Task brief ▸
From the line that contains "差异，因此该类高危险性的户外活动不适宜作为游" to the last line of the data, every line is to be transcribed exactly; no other line is to be included.

Records to use ▸
BEGIN
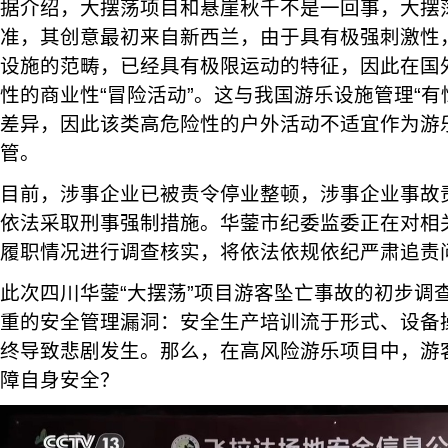
据介绍，大摆荡项目和悬崖秋千不是一回事，大摆
准，其创意最初来自新西兰，由于具有极强刺激性
设施的范畴，已经具有极限运动的特征，因此在国
性的商业性“冒险活动”。这与我国游乐设施管理“有
差异，因此该类高危险性的户外活动不适宜作为游
管。
目前，涉事企业已被责令停业整顿，涉事企业事故
依法采取刑事强制措施。华蓥市纪委监委正在对相
履职情况进行调查核实，将依法依规依纪严肃追责
此次四川华蓥“大摆荡”项目游客坠亡事故的初步调
重的安全管理漏洞：安全生产培训流于形式、设备
终导致悲剧发生。那么，在高风险游乐项目中，游
障自身安全？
END
Exercise solution ▸
差异，因此该类高危险性的户外活动不适宜作为游
管。
目前，涉事企业已被责令停业整顿，涉事企业事故
依法采取刑事强制措施。华蓥市纪委监委正在对相
履职情况进行调查核实，将依法依规依纪严肃追责
此次四川华蓥“大摆荡”项目游客坠亡事故的初步调
重的安全管理漏洞：安全生产培训流于形式、设备
终导致悲剧发生。那么，在高风险游乐项目中，游
障自身安全？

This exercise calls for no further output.